Dhammapada v. 409, translated by Gil Fronsdal
If we want to behave like a superior person, we abstain from taking anything that hasn’t been offered to us. We don’t push to the front of the line, or take food from someone else’s plate, or assume that something that’s been laid out is meant for us. When we’re unsure, we reflect on whether this tempting item might belong to, or be intended for, someone else.
This description points to the fact that we are often unthinking in our pursuit of selfish goals. It provides a subtle reminder that we are all here together, and that getting and having things for ourselves is a way that we separate ourselves from each other. We divide the world into “me” and “everyone else”. Sharing what we have is a way of bridging this divide.

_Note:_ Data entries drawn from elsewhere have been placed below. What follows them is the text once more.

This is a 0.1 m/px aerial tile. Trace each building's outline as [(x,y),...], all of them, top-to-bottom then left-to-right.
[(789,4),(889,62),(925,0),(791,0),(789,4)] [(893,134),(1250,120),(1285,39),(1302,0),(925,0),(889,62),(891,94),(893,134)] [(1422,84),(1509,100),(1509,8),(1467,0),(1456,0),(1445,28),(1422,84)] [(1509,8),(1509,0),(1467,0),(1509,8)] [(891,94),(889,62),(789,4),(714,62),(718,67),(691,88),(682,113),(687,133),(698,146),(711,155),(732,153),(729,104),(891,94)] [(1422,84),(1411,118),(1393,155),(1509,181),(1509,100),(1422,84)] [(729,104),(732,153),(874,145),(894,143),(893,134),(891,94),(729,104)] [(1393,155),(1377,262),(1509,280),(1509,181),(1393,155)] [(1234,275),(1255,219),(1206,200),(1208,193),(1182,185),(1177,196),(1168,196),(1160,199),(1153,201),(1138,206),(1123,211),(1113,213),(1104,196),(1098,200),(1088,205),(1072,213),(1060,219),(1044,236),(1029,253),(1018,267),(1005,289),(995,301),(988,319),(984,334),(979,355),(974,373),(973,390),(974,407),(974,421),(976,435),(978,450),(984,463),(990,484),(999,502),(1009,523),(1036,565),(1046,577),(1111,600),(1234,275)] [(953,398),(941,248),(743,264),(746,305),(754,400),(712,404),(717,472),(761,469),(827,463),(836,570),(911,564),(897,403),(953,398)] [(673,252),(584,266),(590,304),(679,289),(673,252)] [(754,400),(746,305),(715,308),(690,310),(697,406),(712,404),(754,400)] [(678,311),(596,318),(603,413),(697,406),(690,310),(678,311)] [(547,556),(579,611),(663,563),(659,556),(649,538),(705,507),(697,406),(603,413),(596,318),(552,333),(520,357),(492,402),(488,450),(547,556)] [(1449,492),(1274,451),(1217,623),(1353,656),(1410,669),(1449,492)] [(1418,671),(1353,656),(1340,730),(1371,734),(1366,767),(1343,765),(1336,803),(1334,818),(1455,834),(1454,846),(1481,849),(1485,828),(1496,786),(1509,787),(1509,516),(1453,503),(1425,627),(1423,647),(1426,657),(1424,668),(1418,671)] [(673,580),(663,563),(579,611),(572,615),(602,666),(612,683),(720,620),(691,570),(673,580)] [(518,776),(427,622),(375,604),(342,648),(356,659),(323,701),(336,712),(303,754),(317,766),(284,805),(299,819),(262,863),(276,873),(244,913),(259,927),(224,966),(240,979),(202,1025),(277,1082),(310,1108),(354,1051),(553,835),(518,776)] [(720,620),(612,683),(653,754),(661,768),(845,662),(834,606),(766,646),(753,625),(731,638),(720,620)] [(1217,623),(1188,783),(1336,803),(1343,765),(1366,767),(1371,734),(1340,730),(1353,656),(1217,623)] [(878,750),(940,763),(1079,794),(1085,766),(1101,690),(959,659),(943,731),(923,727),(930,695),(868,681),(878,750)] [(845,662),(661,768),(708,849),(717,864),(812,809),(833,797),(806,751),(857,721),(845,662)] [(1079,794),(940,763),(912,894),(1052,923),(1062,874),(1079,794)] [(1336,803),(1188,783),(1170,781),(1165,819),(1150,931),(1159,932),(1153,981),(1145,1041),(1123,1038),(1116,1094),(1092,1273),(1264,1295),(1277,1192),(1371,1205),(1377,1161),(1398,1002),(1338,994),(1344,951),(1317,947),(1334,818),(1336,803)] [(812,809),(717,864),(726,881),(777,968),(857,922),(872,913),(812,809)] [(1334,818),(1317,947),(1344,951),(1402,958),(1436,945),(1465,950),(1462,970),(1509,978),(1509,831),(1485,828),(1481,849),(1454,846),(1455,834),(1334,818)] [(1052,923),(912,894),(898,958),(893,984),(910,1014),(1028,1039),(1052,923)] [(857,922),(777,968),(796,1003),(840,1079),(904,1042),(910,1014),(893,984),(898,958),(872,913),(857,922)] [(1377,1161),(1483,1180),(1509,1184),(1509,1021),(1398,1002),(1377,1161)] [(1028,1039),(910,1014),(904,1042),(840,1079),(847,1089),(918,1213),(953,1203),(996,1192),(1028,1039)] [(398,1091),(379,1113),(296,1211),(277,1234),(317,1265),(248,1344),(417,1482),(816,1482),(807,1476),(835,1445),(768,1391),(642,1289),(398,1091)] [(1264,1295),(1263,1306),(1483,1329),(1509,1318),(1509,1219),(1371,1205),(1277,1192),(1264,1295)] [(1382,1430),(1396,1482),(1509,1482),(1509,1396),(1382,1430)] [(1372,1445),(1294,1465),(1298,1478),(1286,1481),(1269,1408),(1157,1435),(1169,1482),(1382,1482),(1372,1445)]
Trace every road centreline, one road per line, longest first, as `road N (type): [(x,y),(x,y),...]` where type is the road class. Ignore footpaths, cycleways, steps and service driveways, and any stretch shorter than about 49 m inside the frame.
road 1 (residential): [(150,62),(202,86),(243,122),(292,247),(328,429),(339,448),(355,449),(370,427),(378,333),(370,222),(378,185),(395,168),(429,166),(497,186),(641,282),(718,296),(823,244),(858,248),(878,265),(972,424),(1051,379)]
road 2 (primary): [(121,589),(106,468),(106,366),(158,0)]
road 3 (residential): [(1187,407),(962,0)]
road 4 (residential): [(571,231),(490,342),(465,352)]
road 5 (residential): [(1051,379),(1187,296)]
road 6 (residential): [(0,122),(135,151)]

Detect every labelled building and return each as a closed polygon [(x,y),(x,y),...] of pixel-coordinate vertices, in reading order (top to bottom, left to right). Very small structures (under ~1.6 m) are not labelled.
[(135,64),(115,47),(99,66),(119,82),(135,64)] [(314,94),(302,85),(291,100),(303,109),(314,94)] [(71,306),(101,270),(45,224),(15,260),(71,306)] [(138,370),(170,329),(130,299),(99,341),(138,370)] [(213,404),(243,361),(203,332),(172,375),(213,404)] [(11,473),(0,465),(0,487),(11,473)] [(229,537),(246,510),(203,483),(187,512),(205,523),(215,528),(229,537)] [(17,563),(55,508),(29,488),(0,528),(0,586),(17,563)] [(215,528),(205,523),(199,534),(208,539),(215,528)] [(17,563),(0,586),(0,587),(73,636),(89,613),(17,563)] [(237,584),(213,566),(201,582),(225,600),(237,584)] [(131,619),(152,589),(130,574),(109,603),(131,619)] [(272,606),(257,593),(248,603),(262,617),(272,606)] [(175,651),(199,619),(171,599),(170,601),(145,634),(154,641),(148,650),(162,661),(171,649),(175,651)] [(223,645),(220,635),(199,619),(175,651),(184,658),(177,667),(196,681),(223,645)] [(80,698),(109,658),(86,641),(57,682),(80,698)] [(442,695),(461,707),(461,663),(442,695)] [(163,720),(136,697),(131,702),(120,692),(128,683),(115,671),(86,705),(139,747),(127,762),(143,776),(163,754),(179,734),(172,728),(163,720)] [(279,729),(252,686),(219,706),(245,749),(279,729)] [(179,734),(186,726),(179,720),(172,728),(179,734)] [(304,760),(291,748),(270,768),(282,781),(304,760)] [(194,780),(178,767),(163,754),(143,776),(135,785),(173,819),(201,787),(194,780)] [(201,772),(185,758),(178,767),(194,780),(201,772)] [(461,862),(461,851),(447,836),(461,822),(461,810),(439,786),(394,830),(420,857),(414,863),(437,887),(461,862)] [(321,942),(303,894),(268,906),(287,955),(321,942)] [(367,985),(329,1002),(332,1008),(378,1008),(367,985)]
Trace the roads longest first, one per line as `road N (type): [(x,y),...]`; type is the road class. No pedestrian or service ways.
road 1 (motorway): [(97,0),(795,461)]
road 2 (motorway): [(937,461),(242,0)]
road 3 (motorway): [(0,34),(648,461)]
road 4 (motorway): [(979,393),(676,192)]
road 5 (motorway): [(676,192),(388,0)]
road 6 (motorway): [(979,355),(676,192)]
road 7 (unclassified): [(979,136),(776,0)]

“Long or short, large or small, beautiful or not” seems to be a poetic way of expanding our awareness to include all forms. Sometimes I am guilty of throwing away things that don’t seem valuable to me when I’m cleaning up. In the past, I might (slightly) redecorate a family member’s home to suit my taste more. What arrogance!
One place I notice wanting things for myself is in art museums. Some of the art is so powerful that I want to take a particular item home. Of course, I can’t, but I am able to acknowledge this desire and to recognise its unwholesome quality. Then I can set it aside and just open to the present experience of enjoyment.
If we work with this principle regularly, we will become more sensitive to our relationship with things. We may identify with our stuff less and be alert to more opportunities for generosity.